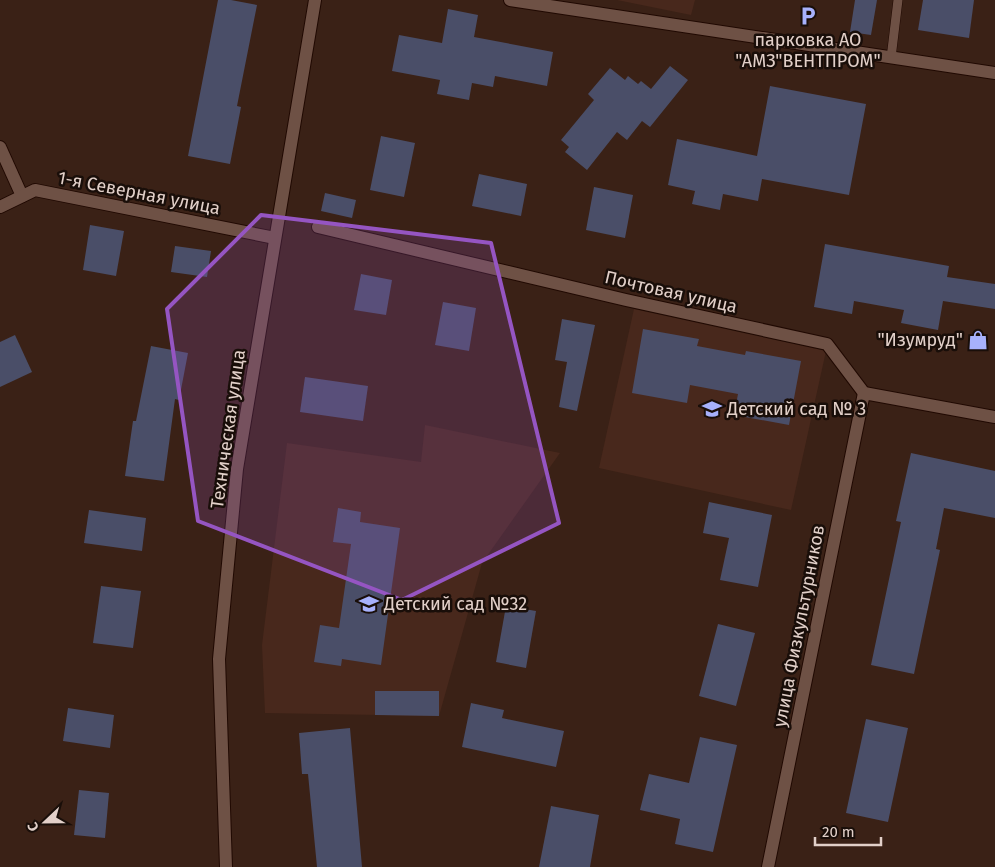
<svg xmlns="http://www.w3.org/2000/svg" width="995" height="867" font-family="'Fira Sans',sans-serif">
	<rect width="100%" height="100%" fill="#3a2116"/>
	<g fill="#48281c">
		<path d="M617 0H695L691 15Z"/>
		<path d="M634 309 826 351 791 510 599 468Z"/>
		<path d="M425 425 560 453 482 563 439 716 265 713 262 645 287 443 421 462Z"/>
	</g>
	<g fill="#4a4e68">
		<path d="M218 0H231L257 5 237 106 241 107 230 164 188 156Z"/>
		<path d="M855 0H877L871 35 850 32Z"/>
		<path d="M923 0H974L969 38 918 30Z"/>
		<path d="M448 9 478 15 474 37 553 52 547 86 495 76 493 87 472 83 469 100 437 94 440 80 392 71 399 35 442 43Z"/>
		<path d="M670 66 688 80 650 127 642 121 627 140 617 132 587 170 565 152 569 147 561 140 594 100 588 94 610 68 625 80 628 76 638 84 641 81 651 89Z"/>
		<path d="M770 86 866 104 849 195 762 179 758 201 723 194 720 210 692 204 695 191 668 185 677 139 757 156Z"/>
		<path d="M381 136 415 143 404 197 370 190Z"/>
		<path d="M479 174 527 184 521 216 472 206Z"/>
		<path d="M594 187 633 195 625 238 586 230Z"/>
		<path d="M325 193 356 200 352 218 321 211Z"/>
		<path d="M90 225 124 231 116 276 83 270Z"/>
		<path d="M825 244 949 266 947 277 995 284V309L943 301 938 330 901 323 904 310 854 301 852 314 814 307Z"/>
		<path d="M175 246 211 251 207 277 171 272Z"/>
		<path d="M361 274 392 280 386 315 354 310Z"/>
		<path d="M443 302 476 308 469 351 435 345Z"/>
		<path d="M562 319 595 325 577 411 559 407 567 362 555 360Z"/>
		<path d="M643 329 699 339 697 346 745 355 746 351 801 361 789 425 734 415 738 394 690 385 687 403 632 393Z"/>
		<path d="M15 335 32 372 0 387V342Z"/>
		<path d="M151 346 188 353 179 400 175 399 164 481 125 476 133 421H136Z"/>
		<path d="M305 377 368 386 363 421 300 412Z"/>
		<path d="M911 453 995 471V518L944 508 936 549 940 550 914 674 871 665 901 522 896 521Z"/>
		<path d="M709 502 772 515 758 587 720 580 729 538 703 533Z"/>
		<path d="M338 508 361 512 360 522 400 528 381 665 342 659 341 666 314 662 320 625 339 628 351 544 333 542Z"/>
		<path d="M89 510 146 518 142 551 84 543Z"/>
		<path d="M101 586 141 591 133 648 93 643Z"/>
		<path d="M506 606 536 611 526 668 496 662Z"/>
		<path d="M718 624 755 633 736 706 699 696Z"/>
		<path d="M375 691H439V716L375 715Z"/>
		<path d="M471 703 504 710 502 718 564 731 556 767 462 747Z"/>
		<path d="M68 708 114 715 110 748 63 741Z"/>
		<path d="M866 719 908 728 888 822 846 813Z"/>
		<path d="M350 728 362 867H317L308 774H302L299 733Z"/>
		<path d="M700 737 737 745 713 852 675 844 680 819 640 810 649 774 689 783Z"/>
		<path d="M79 790 109 793 105 838 74 835Z"/>
		<path d="M551 806 599 815 590 867H539Z"/>
	</g>
	<g fill="none" stroke-linecap="round" stroke-linejoin="round">
		<defs>
			<path id="service" d="M891 58 898 0"/>
			<g id="minor">
				<path d="M510 0 995 73"/>
				<path d="M0 147 22 196"/>
				<path d="M0 207 35 190 275 238"/>
				<path d="M318 227 626 300 827 344 864 393"/>
				<path d="M226 867 219 659 237 469 315 0"/>
			</g>
			<path id="tertiary" d="M768 867 864 393 995 417"/>
		</defs>
		<use href="#service" stroke="#200902" stroke-width="10"/>
		<use href="#minor" stroke="#200902" stroke-width="14"/>
		<use href="#tertiary" stroke="#200902" stroke-width="14"/>
		<use href="#service" stroke="#6e5145" stroke-width="9"/>
		<use href="#minor" stroke="#6e5145" stroke-width="12"/>
		<use href="#tertiary" stroke="#6e5145" stroke-width="12"/>
	</g>
	<path fill="#9555c2" fill-opacity="0.2" stroke="#9555c2" stroke-width="4" stroke-linejoin="round" d="M261 215 491 243 559 523 402 600 198 521 167 309Z"/>
	<defs>
		<symbol id="parking-bare" viewBox="-9 -9 18 18"><path d="M-3.5-5.5H1a3.5 3.5 0 0 1 0 7H-1V5.5H-3.5ZM-1-3.4V-.6H.8a1.4 1.4 0 0 0 0-2.8Z" fill="#a7b1fc" stroke="#190e09" stroke-width="2.5" paint-order="stroke"/></symbol>
		<symbol id="shop-bare" viewBox="-9 -9 18 18"><path d="M-5-2.5h2.3a2.7 3.5 0 0 1 5.4 0H5L5.5 6h-11ZM-1.5-2.5h3a1.5 2.3 0 0 0-3 0Z" fill="#a7b1fc" stroke="#190e09" stroke-width="2.5" paint-order="stroke"/></symbol>
		<symbol id="school-bare" viewBox="-9 -9 18 18"><path d="M0-5L7-2L0 1L-7-2ZM-4 1L0 2.5L4 1V4Q0 6-4 4Z" fill="#a7b1fc" stroke="#190e09" stroke-width="2.5" paint-order="stroke"/></symbol>
	</defs>
	<g fill-rule="evenodd">
		<use href="#parking-bare" x="794" y="2" width="28" height="28"/>
		<use href="#shop-bare" x="964" y="326" width="28" height="28"/>
		<use href="#school-bare" x="698" y="395" width="28" height="28"/>
		<use href="#school-bare" x="355" y="590" width="28" height="28"/>
	</g>
	<g text-anchor="middle" dominant-baseline="central" stroke-width="5" stroke-linejoin="round" paint-order="stroke">
		<g font-size="18" fill="#e2d0c9" stroke="#190e09" text-anchor="start">
			<text x="808" y="40" text-anchor="middle">парковка АО<tspan x="808" dy="21">"АМЗ"ВЕНТПРОМ"</tspan></text>
			<text x="963" y="340" text-anchor="end">"Изумруд"</text>
			<text x="727" y="409">Детский сад № 3</text>
			<text x="384" y="604">Детский сад №32</text>
		</g>
		<g font-size="18" fill="#e2d0c9" stroke="#190e09">
			<text transform="translate(139 193) rotate(11)">1-я Северная улица</text>
			<text transform="translate(671 292) rotate(13)">Почтовая улица</text>
			<text transform="translate(228 429) rotate(-82)">Техническая улица</text>
			<text transform="translate(799 626) rotate(-79)">улица Физкультурников</text>
		</g>
	</g>
	<g transform="translate(45 822) rotate(248)" stroke="#190e09" stroke-width="4" paint-order="stroke">
	<path d="M0-4L9 19L0 12L-9 19Z" fill="#e2d0c9"/>
	<text y="-8" font-size="14" font-weight="bold" text-anchor="middle" fill="#e2d0c9">С</text>
	</g>
	<path d="M815 837v8h66v-8" fill="none" stroke="#e2d0c9" stroke-width="2.5"/>
	<text x="822" y="837" font-size="15" fill="#e2d0c9" stroke="#190e09" stroke-width="4" paint-order="stroke">20 m</text>
</svg>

□ □ □ □ □

» **Problem to solve**:
Verbatim copy without images: write the records above out in full.

» **Solution to this exercise**:
<svg xmlns="http://www.w3.org/2000/svg" width="995" height="867" font-family="'Fira Sans',sans-serif">
	<rect width="100%" height="100%" fill="#3a2116"/>
	<g fill="#48281c">
		<path d="M617 0H695L691 15Z"/>
		<path d="M634 309 826 351 791 510 599 468Z"/>
		<path d="M425 425 560 453 482 563 439 716 265 713 262 645 287 443 421 462Z"/>
	</g>
	<g fill="#4a4e68">
		<path d="M218 0H231L257 5 237 106 241 107 230 164 188 156Z"/>
		<path d="M855 0H877L871 35 850 32Z"/>
		<path d="M923 0H974L969 38 918 30Z"/>
		<path d="M448 9 478 15 474 37 553 52 547 86 495 76 493 87 472 83 469 100 437 94 440 80 392 71 399 35 442 43Z"/>
		<path d="M670 66 688 80 650 127 642 121 627 140 617 132 587 170 565 152 569 147 561 140 594 100 588 94 610 68 625 80 628 76 638 84 641 81 651 89Z"/>
		<path d="M770 86 866 104 849 195 762 179 758 201 723 194 720 210 692 204 695 191 668 185 677 139 757 156Z"/>
		<path d="M381 136 415 143 404 197 370 190Z"/>
		<path d="M479 174 527 184 521 216 472 206Z"/>
		<path d="M594 187 633 195 625 238 586 230Z"/>
		<path d="M325 193 356 200 352 218 321 211Z"/>
		<path d="M90 225 124 231 116 276 83 270Z"/>
		<path d="M825 244 949 266 947 277 995 284V309L943 301 938 330 901 323 904 310 854 301 852 314 814 307Z"/>
		<path d="M175 246 211 251 207 277 171 272Z"/>
		<path d="M361 274 392 280 386 315 354 310Z"/>
		<path d="M443 302 476 308 469 351 435 345Z"/>
		<path d="M562 319 595 325 577 411 559 407 567 362 555 360Z"/>
		<path d="M643 329 699 339 697 346 745 355 746 351 801 361 789 425 734 415 738 394 690 385 687 403 632 393Z"/>
		<path d="M15 335 32 372 0 387V342Z"/>
		<path d="M151 346 188 353 179 400 175 399 164 481 125 476 133 421H136Z"/>
		<path d="M305 377 368 386 363 421 300 412Z"/>
		<path d="M911 453 995 471V518L944 508 936 549 940 550 914 674 871 665 901 522 896 521Z"/>
		<path d="M709 502 772 515 758 587 720 580 729 538 703 533Z"/>
		<path d="M338 508 361 512 360 522 400 528 381 665 342 659 341 666 314 662 320 625 339 628 351 544 333 542Z"/>
		<path d="M89 510 146 518 142 551 84 543Z"/>
		<path d="M101 586 141 591 133 648 93 643Z"/>
		<path d="M506 606 536 611 526 668 496 662Z"/>
		<path d="M718 624 755 633 736 706 699 696Z"/>
		<path d="M375 691H439V716L375 715Z"/>
		<path d="M471 703 504 710 502 718 564 731 556 767 462 747Z"/>
		<path d="M68 708 114 715 110 748 63 741Z"/>
		<path d="M866 719 908 728 888 822 846 813Z"/>
		<path d="M350 728 362 867H317L308 774H302L299 733Z"/>
		<path d="M700 737 737 745 713 852 675 844 680 819 640 810 649 774 689 783Z"/>
		<path d="M79 790 109 793 105 838 74 835Z"/>
		<path d="M551 806 599 815 590 867H539Z"/>
	</g>
	<g fill="none" stroke-linecap="round" stroke-linejoin="round">
		<defs>
			<path id="service" d="M891 58 898 0"/>
			<g id="minor">
				<path d="M510 0 995 73"/>
				<path d="M0 147 22 196"/>
				<path d="M0 207 35 190 275 238"/>
				<path d="M318 227 626 300 827 344 864 393"/>
				<path d="M226 867 219 659 237 469 315 0"/>
			</g>
			<path id="tertiary" d="M768 867 864 393 995 417"/>
		</defs>
		<use href="#service" stroke="#200902" stroke-width="10"/>
		<use href="#minor" stroke="#200902" stroke-width="14"/>
		<use href="#tertiary" stroke="#200902" stroke-width="14"/>
		<use href="#service" stroke="#6e5145" stroke-width="9"/>
		<use href="#minor" stroke="#6e5145" stroke-width="12"/>
		<use href="#tertiary" stroke="#6e5145" stroke-width="12"/>
	</g>
	<path fill="#9555c2" fill-opacity="0.2" stroke="#9555c2" stroke-width="4" stroke-linejoin="round" d="M261 215 491 243 559 523 402 600 198 521 167 309Z"/>
	<defs>
		<symbol id="parking-bare" viewBox="-9 -9 18 18"><path d="M-3.5-5.5H1a3.5 3.5 0 0 1 0 7H-1V5.5H-3.5ZM-1-3.4V-.6H.8a1.4 1.4 0 0 0 0-2.8Z" fill="#a7b1fc" stroke="#190e09" stroke-width="2.5" paint-order="stroke"/></symbol>
		<symbol id="shop-bare" viewBox="-9 -9 18 18"><path d="M-5-2.5h2.3a2.7 3.5 0 0 1 5.4 0H5L5.5 6h-11ZM-1.5-2.5h3a1.5 2.3 0 0 0-3 0Z" fill="#a7b1fc" stroke="#190e09" stroke-width="2.5" paint-order="stroke"/></symbol>
		<symbol id="school-bare" viewBox="-9 -9 18 18"><path d="M0-5L7-2L0 1L-7-2ZM-4 1L0 2.5L4 1V4Q0 6-4 4Z" fill="#a7b1fc" stroke="#190e09" stroke-width="2.5" paint-order="stroke"/></symbol>
	</defs>
	<g fill-rule="evenodd">
		<use href="#parking-bare" x="794" y="2" width="28" height="28"/>
		<use href="#shop-bare" x="964" y="326" width="28" height="28"/>
		<use href="#school-bare" x="698" y="395" width="28" height="28"/>
		<use href="#school-bare" x="355" y="590" width="28" height="28"/>
	</g>
	<g text-anchor="middle" dominant-baseline="central" stroke-width="5" stroke-linejoin="round" paint-order="stroke">
		<g font-size="18" fill="#e2d0c9" stroke="#190e09" text-anchor="start">
			<text x="808" y="40" text-anchor="middle">парковка АО<tspan x="808" dy="21">"АМЗ"ВЕНТПРОМ"</tspan></text>
			<text x="963" y="340" text-anchor="end">"Изумруд"</text>
			<text x="727" y="409">Детский сад № 3</text>
			<text x="384" y="604">Детский сад №32</text>
		</g>
		<g font-size="18" fill="#e2d0c9" stroke="#190e09">
			<text transform="translate(139 193) rotate(11)">1-я Северная улица</text>
			<text transform="translate(671 292) rotate(13)">Почтовая улица</text>
			<text transform="translate(228 429) rotate(-82)">Техническая улица</text>
			<text transform="translate(799 626) rotate(-79)">улица Физкультурников</text>
		</g>
	</g>
	<g transform="translate(45 822) rotate(248)" stroke="#190e09" stroke-width="4" paint-order="stroke">
	<path d="M0-4L9 19L0 12L-9 19Z" fill="#e2d0c9"/>
	<text y="-8" font-size="14" font-weight="bold" text-anchor="middle" fill="#e2d0c9">С</text>
	</g>
	<path d="M815 837v8h66v-8" fill="none" stroke="#e2d0c9" stroke-width="2.5"/>
	<text x="822" y="837" font-size="15" fill="#e2d0c9" stroke="#190e09" stroke-width="4" paint-order="stroke">20 m</text>
</svg>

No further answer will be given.